El capitán no estaba en cubierta cuando fue avistada. Tras descargar su furia sobre mí, había tambaleado su cuerpo escaleras abajo, y tengo entendido que se fue a dormir en el suelo de su propio camarote. El segundo al mando asumió prácticamente el control. Era el individuo demacrado y taciturno que habíamos visto al timón. Aparentemente estaba de muy mal humor con Montgomery. No prestó la más mínima atención a ninguno de los dos.
Cenamos con él en un silencio hosco, tras unos cuantos intentos inútiles de mi parte por conversar. También me llamó la atención que la tripulación mirara a mi compañero y a sus animales con una animadversión singular. Encontré a Montgomery muy hermético sobre su propósito con estas criaturas y sobre su destino; y aunque era consciente de una curiosidad creciente respecto a ambas cosas, no le insisti.

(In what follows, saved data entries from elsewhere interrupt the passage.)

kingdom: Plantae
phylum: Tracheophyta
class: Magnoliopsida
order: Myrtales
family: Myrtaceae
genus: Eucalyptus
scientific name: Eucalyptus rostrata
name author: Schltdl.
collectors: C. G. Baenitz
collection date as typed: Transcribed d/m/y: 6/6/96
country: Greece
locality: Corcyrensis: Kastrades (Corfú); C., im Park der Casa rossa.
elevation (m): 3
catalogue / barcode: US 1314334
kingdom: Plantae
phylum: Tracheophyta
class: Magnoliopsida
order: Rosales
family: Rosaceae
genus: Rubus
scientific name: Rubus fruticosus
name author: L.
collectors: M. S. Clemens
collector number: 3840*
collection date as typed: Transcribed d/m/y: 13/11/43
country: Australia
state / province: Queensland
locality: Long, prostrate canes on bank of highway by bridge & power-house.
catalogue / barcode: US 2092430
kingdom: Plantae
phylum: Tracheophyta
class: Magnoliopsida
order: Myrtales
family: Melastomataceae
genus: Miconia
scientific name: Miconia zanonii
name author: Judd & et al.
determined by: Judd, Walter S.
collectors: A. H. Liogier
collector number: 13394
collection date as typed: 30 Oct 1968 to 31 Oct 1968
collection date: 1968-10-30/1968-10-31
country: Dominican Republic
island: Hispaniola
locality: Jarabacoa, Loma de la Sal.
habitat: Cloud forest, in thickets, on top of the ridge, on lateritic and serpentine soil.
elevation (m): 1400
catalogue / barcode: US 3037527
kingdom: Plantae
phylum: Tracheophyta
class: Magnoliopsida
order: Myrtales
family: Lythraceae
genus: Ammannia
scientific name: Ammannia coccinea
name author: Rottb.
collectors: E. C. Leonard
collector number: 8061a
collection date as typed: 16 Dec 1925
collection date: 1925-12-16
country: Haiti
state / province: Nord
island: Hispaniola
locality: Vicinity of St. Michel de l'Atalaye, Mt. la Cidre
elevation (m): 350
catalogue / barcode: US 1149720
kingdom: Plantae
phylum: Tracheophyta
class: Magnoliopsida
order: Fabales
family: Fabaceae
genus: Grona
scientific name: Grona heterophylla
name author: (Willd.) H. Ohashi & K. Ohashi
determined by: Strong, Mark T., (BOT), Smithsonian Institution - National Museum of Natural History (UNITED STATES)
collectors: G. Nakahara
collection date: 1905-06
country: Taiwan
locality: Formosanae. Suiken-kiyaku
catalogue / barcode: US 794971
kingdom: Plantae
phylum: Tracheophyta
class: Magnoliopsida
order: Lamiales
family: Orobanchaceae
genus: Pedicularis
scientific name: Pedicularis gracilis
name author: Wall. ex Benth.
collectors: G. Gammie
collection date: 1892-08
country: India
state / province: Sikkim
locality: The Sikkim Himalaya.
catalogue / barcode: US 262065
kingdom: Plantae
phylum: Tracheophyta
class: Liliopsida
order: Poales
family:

Permanecimos conversando en el alcázar de popa hasta que el cielo se pobló de estrellas. Salvo por algún que otro sonido esporádico en el castillo de proa, iluminado de amarillo, y el movimiento ocasional de los animales, la noche era muy silenciosa. El puma yacía acucurrucado, observándonos con ojos brillantes, como un montón negro en el rincón de su jaula. Montgomery sacó unos puros.